**YOUR ASSIGNMENT**
Every entry below is to be copied exactly, with nothing omitted.

**Transcribed page contents**
★ ★ ★

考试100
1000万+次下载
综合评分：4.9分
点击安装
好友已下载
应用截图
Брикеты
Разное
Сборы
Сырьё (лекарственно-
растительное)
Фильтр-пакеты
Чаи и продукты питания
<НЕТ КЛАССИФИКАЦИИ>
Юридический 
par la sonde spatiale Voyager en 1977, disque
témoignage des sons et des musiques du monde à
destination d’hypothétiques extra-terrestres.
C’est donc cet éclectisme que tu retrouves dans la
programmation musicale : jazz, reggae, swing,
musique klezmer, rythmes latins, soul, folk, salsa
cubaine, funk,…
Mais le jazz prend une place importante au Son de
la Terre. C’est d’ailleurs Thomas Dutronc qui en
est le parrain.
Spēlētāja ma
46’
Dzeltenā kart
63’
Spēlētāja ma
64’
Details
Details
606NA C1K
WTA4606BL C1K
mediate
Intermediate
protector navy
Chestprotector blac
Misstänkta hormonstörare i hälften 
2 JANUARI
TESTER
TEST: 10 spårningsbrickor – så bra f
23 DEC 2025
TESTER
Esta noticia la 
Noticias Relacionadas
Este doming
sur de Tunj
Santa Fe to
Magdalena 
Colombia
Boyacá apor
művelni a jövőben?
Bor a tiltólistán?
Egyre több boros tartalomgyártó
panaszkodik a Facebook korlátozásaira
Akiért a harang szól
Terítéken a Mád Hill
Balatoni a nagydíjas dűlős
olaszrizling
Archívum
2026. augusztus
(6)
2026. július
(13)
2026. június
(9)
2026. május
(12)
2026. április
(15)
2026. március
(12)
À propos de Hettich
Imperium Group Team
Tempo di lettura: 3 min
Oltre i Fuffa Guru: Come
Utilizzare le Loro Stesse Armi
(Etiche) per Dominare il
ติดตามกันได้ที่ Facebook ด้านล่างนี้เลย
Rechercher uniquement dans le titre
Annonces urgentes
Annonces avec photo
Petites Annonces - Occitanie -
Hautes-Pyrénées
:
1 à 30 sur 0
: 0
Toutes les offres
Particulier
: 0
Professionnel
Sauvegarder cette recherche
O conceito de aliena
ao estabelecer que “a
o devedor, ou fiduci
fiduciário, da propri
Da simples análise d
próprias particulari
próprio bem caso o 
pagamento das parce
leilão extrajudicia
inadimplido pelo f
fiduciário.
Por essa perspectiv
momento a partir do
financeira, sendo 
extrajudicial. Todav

★ ★ ★

**COMPLETED EXERCISE**
考试100
1000万+次下载
综合评分：4.9分
点击安装
好友已下载
应用截图
Брикеты
Разное
Сборы
Сырьё (лекарственно-
растительное)
Фильтр-пакеты
Чаи и продукты питания
<НЕТ КЛАССИФИКАЦИИ>
Юридический 
par la sonde spatiale Voyager en 1977, disque
témoignage des sons et des musiques du monde à
destination d’hypothétiques extra-terrestres.
C’est donc cet éclectisme que tu retrouves dans la
programmation musicale : jazz, reggae, swing,
musique klezmer, rythmes latins, soul, folk, salsa
cubaine, funk,…
Mais le jazz prend une place importante au Son de
la Terre. C’est d’ailleurs Thomas Dutronc qui en
est le parrain.
Spēlētāja ma
46’
Dzeltenā kart
63’
Spēlētāja ma
64’
Details
Details
606NA C1K
WTA4606BL C1K
mediate
Intermediate
protector navy
Chestprotector blac
Misstänkta hormonstörare i hälften 
2 JANUARI
TESTER
TEST: 10 spårningsbrickor – så bra f
23 DEC 2025
TESTER
Esta noticia la 
Noticias Relacionadas
Este doming
sur de Tunj
Santa Fe to
Magdalena 
Colombia
Boyacá apor
művelni a jövőben?
Bor a tiltólistán?
Egyre több boros tartalomgyártó
panaszkodik a Facebook korlátozásaira
Akiért a harang szól
Terítéken a Mád Hill
Balatoni a nagydíjas dűlős
olaszrizling
Archívum
2026. augusztus
(6)
2026. július
(13)
2026. június
(9)
2026. május
(12)
2026. április
(15)
2026. március
(12)
À propos de Hettich
Imperium Group Team
Tempo di lettura: 3 min
Oltre i Fuffa Guru: Come
Utilizzare le Loro Stesse Armi
(Etiche) per Dominare il
ติดตามกันได้ที่ Facebook ด้านล่างนี้เลย
Rechercher uniquement dans le titre
Annonces urgentes
Annonces avec photo
Petites Annonces - Occitanie -
Hautes-Pyrénées
:
1 à 30 sur 0
: 0
Toutes les offres
Particulier
: 0
Professionnel
Sauvegarder cette recherche
O conceito de aliena
ao estabelecer que “a
o devedor, ou fiduci
fiduciário, da propri
Da simples análise d
próprias particulari
próprio bem caso o 
pagamento das parce
leilão extrajudicia
inadimplido pelo f
fiduciário.
Por essa perspectiv
momento a partir do
financeira, sendo 
extrajudicial. Todav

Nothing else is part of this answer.